Low-graphic news index |
Wednesday, July 11, 2012 - Page updated at 04:30 p.m.
School supplies | The tools of learning: magic in a backpack
HELPING needy students return to school in the fall equipped to learn directly contributes to their success in the classroom.
Having all the grade-appropriate school supplies means they can focus on their education, not the economic turmoil at home. Their grateful parents also have one less strain on the family budget to worry about.
A donation to the editorial-page campaign of The Seattle Times Fund for the Needy also accomplishes a bit of magic. Students arriving on the first day of school with their backpacks crammed with supplies simply disappear. They blend in with everyone else.

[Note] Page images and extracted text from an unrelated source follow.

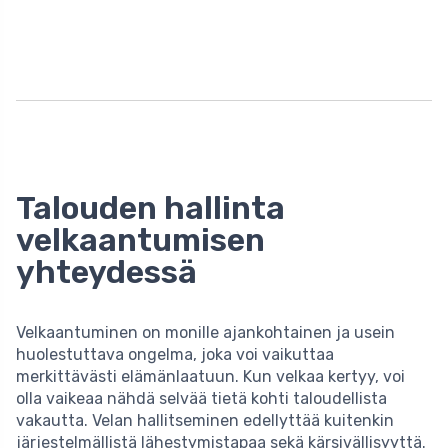
Talouden hallinta
velkaantumisen
yhteydessä
Velkaantuminen on monille ajankohtainen ja usein
huolestuttava ongelma, joka voi vaikuttaa
merkittävästi elämänlaatuun. Kun velkaa kertyy, voi
olla vaikeaa nähdä selvää tietä kohti taloudellista
vakautta. Velan hallitseminen edellyttää kuitenkin
järjestelmällistä lähestymistapaa sekä kärsivällisyyttä.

Not showing up empty-handed means no awkward moments while teachers scramble to provide supplies often purchased with their own funds. Everyone remembers the relief of simply fitting in. For students from struggling families, it is a special gift.
Helping students move ahead with their schooling can take many creative forms. Rainier Beach High School in South Seattle has a mentoring program, Community for Youth, that helps students graduate and points them toward trade and vocational schools and colleges and universities.
Two other programs step up to maintain the momentum. Rainier's Dollars for Scholars helps with academic scholarships, and Tools4Grads helps supply computers and textbooks. A continuum of attention and assistance pays dividends in graduations.
Empowering change is as basic as pencils, pens, notebooks and crayons. The Times' school-supply drive divides donations among three excellent agencies: Hopelink, the YWCA of Seattle-King County-Snohomish County and the Seattle/King County Coalition on Homelessness. They screen applicants, buy and organize the supplies and distribute them.
Please help provide the magic found in a backpack of school supplies.